§ **Text block**:
● ● ● ● ●

= Ulster Project =

Ulster Project logo

The Ulster Project was started in 1975 by Stephen Kent Jacobson of the US Episcopal Church and Kerry Waterstone, a Church of Ireland priest in Tullamore, County Offaly, Republic of Ireland, in order to provide a safe place in the United States for teenagers from Northern Ireland to discuss the climate of "The Troubles" that were facing them at home. Its original success in Connecticut led rapidly to other member cities across the United States.

==History==
The Ulster Project had its origin in the imagination of Stephen K. Jacobson. He became rector of St. Mary's Episcopal Church in Manchester, Connecticut in 1974 and soon discovered that 30% of the local community traced their ancestry to the town of Portadown in Northern Ireland. They came to Manchester to work in the Cheney Silk Mills as weavers. St. Mary's parish had been organized by immigrants from St. Mark's Parish in Portadown. Jacobson had been active in the American civil rights movement and was appalled by what was happening in Ulster. In 1974, he asked himself if the people of Manchester might make some small contribution for the cause of peace and reconciliation between Catholics and Protestants; in Ulster and in Manchester.

A year earlier he had become acquainted with A.T. Waterstone, rector of St. Catherine's in Tullamore, Republic of Ireland. Jacobson had advertised in The Church of Ireland Gazette inviting clergy to exchange pulpits with him in Middlebury, Connecticut. As a result, Waterstone spent two months in America and Jacobson spent two months in Ireland. Jacobson reached out to monsignor Edward Reardon. St. James Roman Catholic Church was located directly across the street from St. Mary's and cordial relationships existed between the two. Reardon expressed interest and planning began for what they called "The Irish Children's Project." A total of $25,000 was raised by the two churches. Jacobson asked Waterstone to introduce him to clergy in Portadown, Belfast and Armagh. When Jacobson visited Northern Ireland and proposed the project to archbishop Simms in Armagh and cardinal Conway in Belfast he received enthusiastic support. The first young people were selected by their local clergy. They were youngsters who showed promise of becoming leaders in their communities in the future. At the successful completion of the 1975 project, Jacobson was approached by Mr. and Mrs. Charles Robinson of Wilmington, Delaware. As trustees of the Raskob Foundation they proposed to take the program to a national level. They did so by financing Pacem in Terris, an ecumenical agency in Wilmington, DE. Today this effort in Manchester has become the International Ulster Project.

Currently, the project brings teens from eleven cities/districts in Northern Ireland, including Banbridge, Belfast, Derry, Omagh, Coleraine, Strabane, Sion Mills, Limavady, Portadown, Castlederg, Enniskillen and Cookstown. The teens from Northern Ireland will live with their host families for the month of July, becoming an extra son or daughter of the family with whom they are staying. The Northern Irish teens are selected for this experience based on recommendations from their clergy and teachers, often completing an application and interview. The host teens and families in the U.S. are selected in much the same manner, with an application process and home interview to ensure the willingness of the family to participate and to also prepare them for the hectic schedule that will be followed during the actual project.

● ● ● ● ●

§ **Data excerpts**:
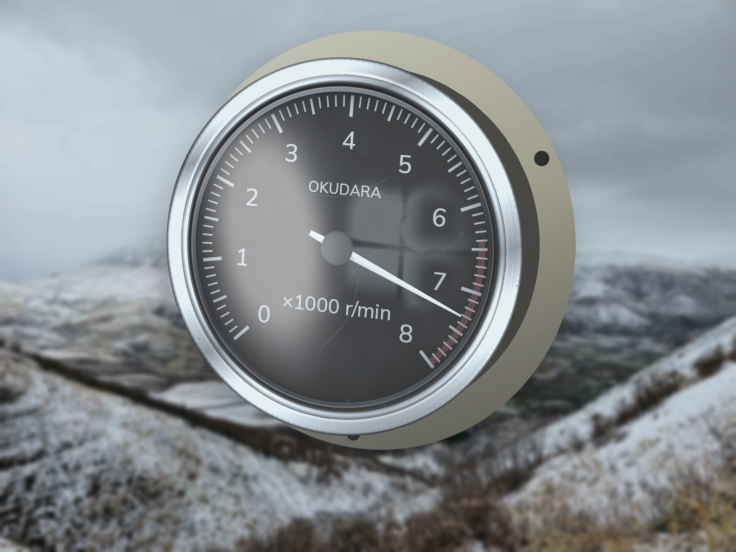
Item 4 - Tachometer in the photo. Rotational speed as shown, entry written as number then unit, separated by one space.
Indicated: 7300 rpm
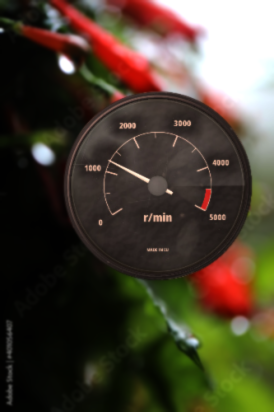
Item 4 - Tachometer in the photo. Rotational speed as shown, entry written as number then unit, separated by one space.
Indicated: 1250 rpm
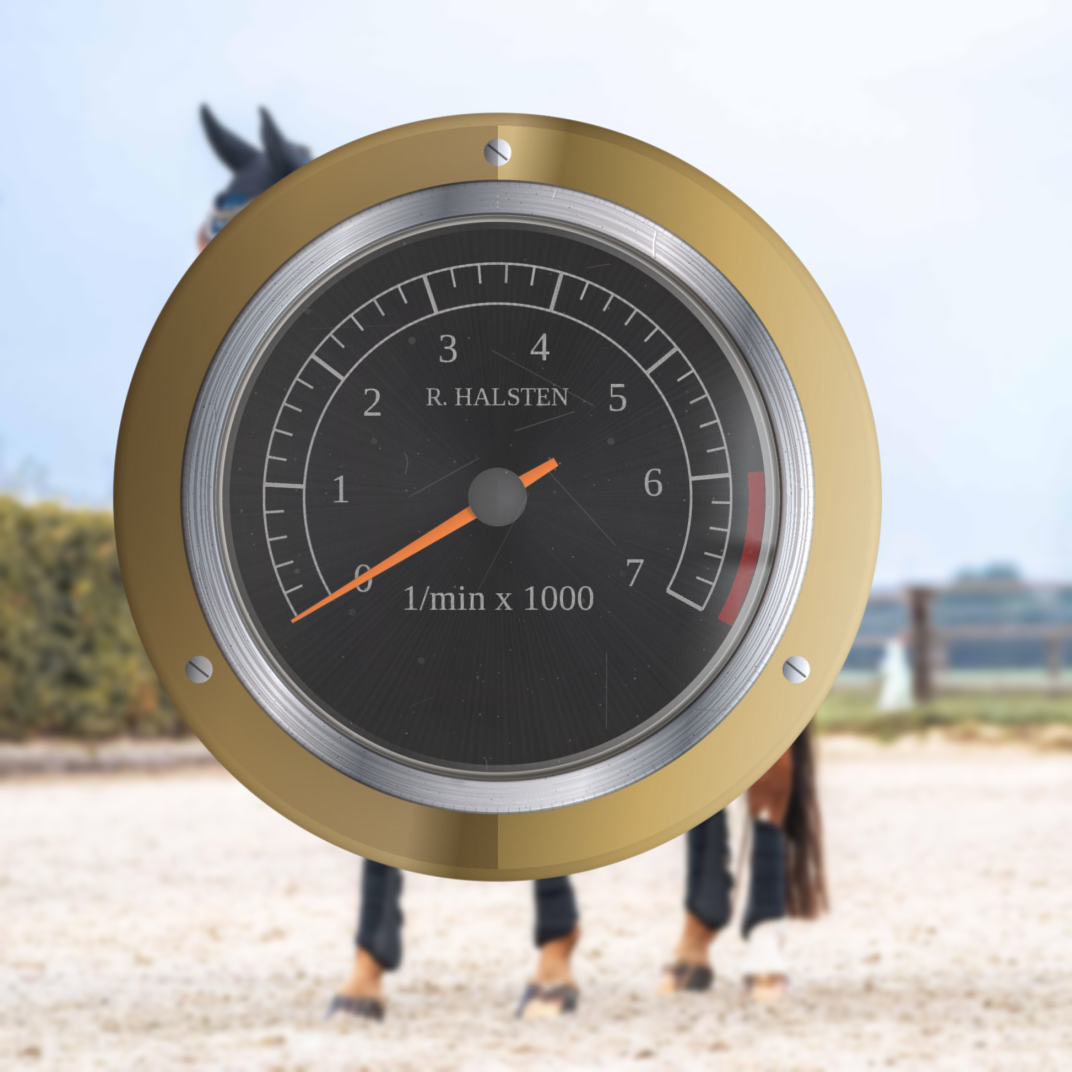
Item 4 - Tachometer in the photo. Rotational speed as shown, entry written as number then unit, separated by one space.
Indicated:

● ● ● ● ●

§ **Complete the following**:
a: Answer these questions from the Ulster Project article:
(i) In what year did Jacobson become rector of St. Mary's Episcopal Church in Manchester, Connecticut?
(ii) What total sum was raised by the two churches?
(iii) During which month do the teens from Northern Ireland live with their host families?
b: Write the next part of the Ulster Project article, beginning after its final sentence.
The items are material separate from the Ulster Project article.

§ **Results for the exercise**:
a:
(i) 1974
(ii) $25,000
(iii) July

b:
Once selected for the project, the Northern Irish teens begin meeting in January and continue to do so until the project starts in July, with the intention of developing close ties.

In the United States, there were as many as 29 cities and 17 states hosting the Northern Irish teenagers, including Youngstown, OH, Milwaukee, WI, New Orleans, LA, Lafayette, LA, Lake Charles, LA, Arlington, TX, Atlanta, GA, Salt Lake City, UT, Alliance, OH, Cincinnati, OH, Massillon, OH, Canton, OH, Tucson, AZ, Delaware, North Shore, IL, DuPage County, IL, Madison, IN, Decorah, IA, Hutchinson, KS, McPherson, KS, Greenville, NC, Pennsylvania, Chattanooga, TN, Kingsport, TN, Knoxville, TN, Memphis, TN, Nashville, TN, Manchester, MD and Oak Ridge, TN. Each of these cities/states hosts a variable number of teens, from eight to eighteen, based on their ability to secure the appropriate number of host families and raise the amount of funds necessary to host the project. In 2006, 256 Irish teens visited the United States and participated in the project.

In 2009 only 19 cities are still involved in actively bringing teens to the United States. The other cities have stopped bringing teens across and some have disbanded altogether. False perceptions of peace, hampered by a faltering world economy have led many projects to either decrease the number of teens that they sponsor for the trip, or stop hosting Northern Irish teens altogether. This results in many young people applying and very few actually receiving a place on the project.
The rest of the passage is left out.